• Aim of the exercise: Once the line containing "Insomnia is a" is found in the records below, return it and each following line exactly, up to and including the line containing "To stretch the", and nothing else.

• Dataset:
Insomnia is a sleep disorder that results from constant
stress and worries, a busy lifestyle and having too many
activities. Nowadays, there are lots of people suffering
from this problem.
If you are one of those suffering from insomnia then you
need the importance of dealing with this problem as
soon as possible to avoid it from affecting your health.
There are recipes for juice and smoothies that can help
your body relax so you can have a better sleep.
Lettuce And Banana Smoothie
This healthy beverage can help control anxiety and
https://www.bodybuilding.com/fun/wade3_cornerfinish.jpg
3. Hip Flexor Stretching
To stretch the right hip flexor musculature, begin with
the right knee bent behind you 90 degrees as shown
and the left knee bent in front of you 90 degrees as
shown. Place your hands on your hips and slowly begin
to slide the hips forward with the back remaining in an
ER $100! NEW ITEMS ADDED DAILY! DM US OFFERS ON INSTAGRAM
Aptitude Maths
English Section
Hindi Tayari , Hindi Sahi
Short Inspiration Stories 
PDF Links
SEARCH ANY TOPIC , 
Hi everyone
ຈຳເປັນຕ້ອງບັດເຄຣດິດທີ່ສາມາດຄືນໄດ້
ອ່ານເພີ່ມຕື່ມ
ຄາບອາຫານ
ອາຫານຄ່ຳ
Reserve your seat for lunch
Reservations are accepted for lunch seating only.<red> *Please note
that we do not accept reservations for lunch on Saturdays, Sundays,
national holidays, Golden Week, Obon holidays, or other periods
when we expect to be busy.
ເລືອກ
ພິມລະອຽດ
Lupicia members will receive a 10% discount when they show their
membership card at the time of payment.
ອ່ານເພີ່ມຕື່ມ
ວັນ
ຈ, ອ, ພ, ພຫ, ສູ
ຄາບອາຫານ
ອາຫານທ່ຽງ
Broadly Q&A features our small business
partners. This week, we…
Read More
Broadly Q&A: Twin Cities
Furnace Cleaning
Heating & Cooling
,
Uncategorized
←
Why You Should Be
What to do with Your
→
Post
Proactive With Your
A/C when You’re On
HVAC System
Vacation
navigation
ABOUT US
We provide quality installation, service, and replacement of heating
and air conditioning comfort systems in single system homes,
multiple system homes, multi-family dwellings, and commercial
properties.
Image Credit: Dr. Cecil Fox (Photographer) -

...

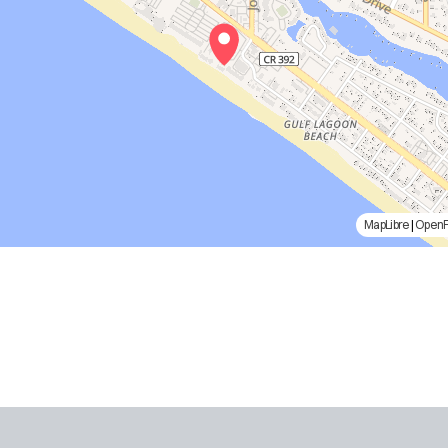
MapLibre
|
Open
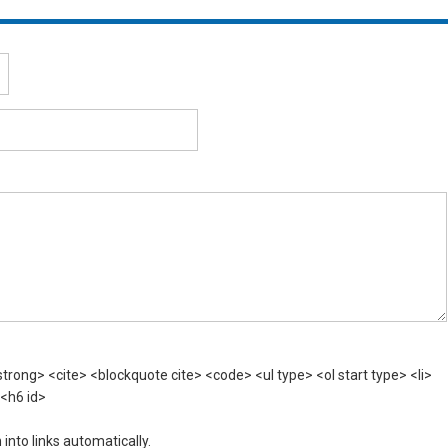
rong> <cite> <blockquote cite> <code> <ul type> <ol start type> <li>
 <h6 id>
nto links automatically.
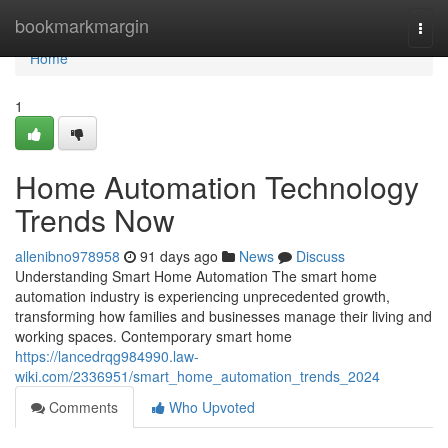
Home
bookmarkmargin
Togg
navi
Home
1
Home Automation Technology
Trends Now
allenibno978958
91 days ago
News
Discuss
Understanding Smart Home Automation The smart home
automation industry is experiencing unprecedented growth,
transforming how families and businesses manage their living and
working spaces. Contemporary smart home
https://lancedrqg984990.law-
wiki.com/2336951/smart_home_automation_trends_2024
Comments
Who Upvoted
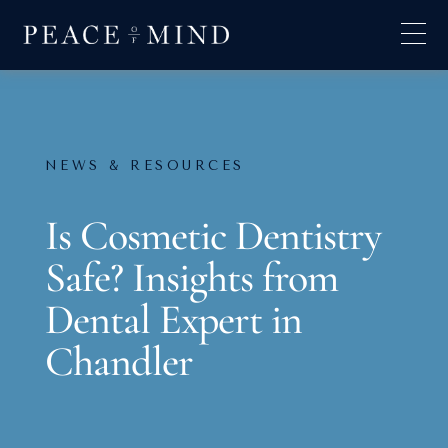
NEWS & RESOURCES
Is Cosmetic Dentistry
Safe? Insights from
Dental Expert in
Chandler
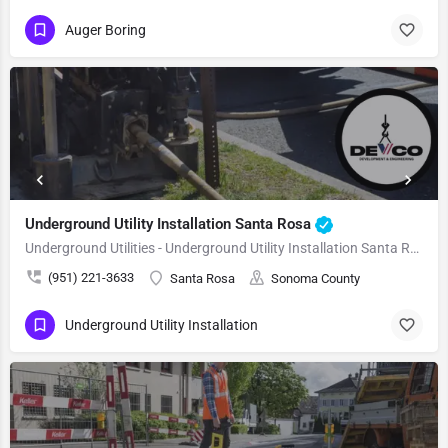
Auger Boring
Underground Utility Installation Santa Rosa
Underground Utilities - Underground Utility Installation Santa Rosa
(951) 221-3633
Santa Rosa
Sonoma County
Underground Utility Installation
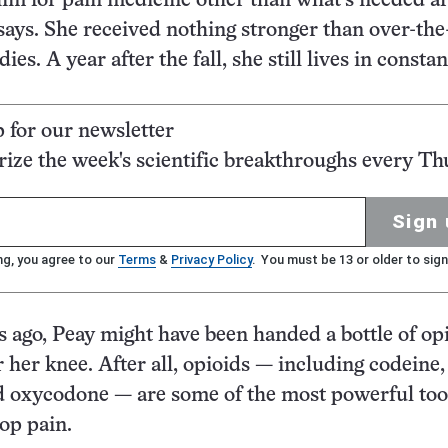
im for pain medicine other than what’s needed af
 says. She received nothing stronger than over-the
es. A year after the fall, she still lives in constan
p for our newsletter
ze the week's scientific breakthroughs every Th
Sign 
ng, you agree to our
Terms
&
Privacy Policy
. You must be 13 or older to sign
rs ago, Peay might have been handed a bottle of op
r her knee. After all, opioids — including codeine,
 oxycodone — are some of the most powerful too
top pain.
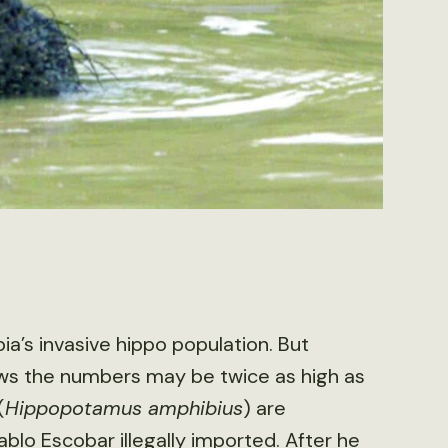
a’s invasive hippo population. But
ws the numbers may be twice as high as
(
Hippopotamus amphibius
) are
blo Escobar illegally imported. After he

• Exercise solution:
Insomnia is a sleep disorder that results from constant
stress and worries, a busy lifestyle and having too many
activities. Nowadays, there are lots of people suffering
from this problem.
If you are one of those suffering from insomnia then you
need the importance of dealing with this problem as
soon as possible to avoid it from affecting your health.
There are recipes for juice and smoothies that can help
your body relax so you can have a better sleep.
Lettuce And Banana Smoothie
This healthy beverage can help control anxiety and
https://www.bodybuilding.com/fun/wade3_cornerfinish.jpg
3. Hip Flexor Stretching
To stretch the right hip flexor musculature, begin with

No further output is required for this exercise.